Exercise details – Please set down every line of the records below exactly, without the pictures.

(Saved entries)

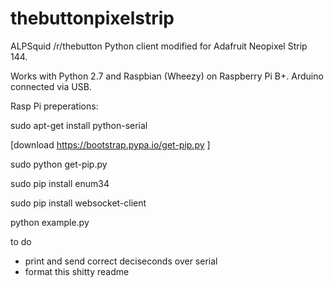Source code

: # thebuttonpixelstrip

ALPSquid /r/thebutton Python client modified for Adafruit Neopixel Strip 144.


Works with Python 2.7 and Raspbian (Wheezy) on Raspberry Pi B+.
Arduino connected via USB.


Rasp Pi preperations:

sudo apt-get install python-serial

[download https://bootstrap.pypa.io/get-pip.py ]

sudo python get-pip.py

sudo pip install enum34

sudo pip install websocket-client

python example.py



to do

- print and send correct deciseconds over serial
- format this shitty readme
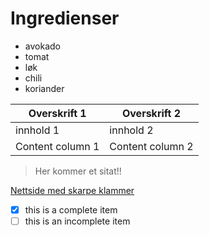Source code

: # Ingredienser

* avokado
* tomat
* løk
* chili
* koriander

Overskrift 1 | Overskrift 2
------------ | -------------
innhold 1 | innhold 2
Content column 1 | Content column 2

> Her kommer et sitat!!

[Nettside med skarpe klammer](http://www.nb.no)

- [x] this is a complete item
- [ ] this is an incomplete item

Result for this exercise –
Source code

: # thebuttonpixelstrip

ALPSquid /r/thebutton Python client modified for Adafruit Neopixel Strip 144.


Works with Python 2.7 and Raspbian (Wheezy) on Raspberry Pi B+.
Arduino connected via USB.


Rasp Pi preperations:

sudo apt-get install python-serial

[download https://bootstrap.pypa.io/get-pip.py ]

sudo python get-pip.py

sudo pip install enum34

sudo pip install websocket-client

python example.py



to do

- print and send correct deciseconds over serial
- format this shitty readme
Source code

: # Ingredienser

* avokado
* tomat
* løk
* chili
* koriander

Overskrift 1 | Overskrift 2
------------ | -------------
innhold 1 | innhold 2
Content column 1 | Content column 2

> Her kommer et sitat!!

[Nettside med skarpe klammer](http://www.nb.no)

- [x] this is a complete item
- [ ] this is an incomplete item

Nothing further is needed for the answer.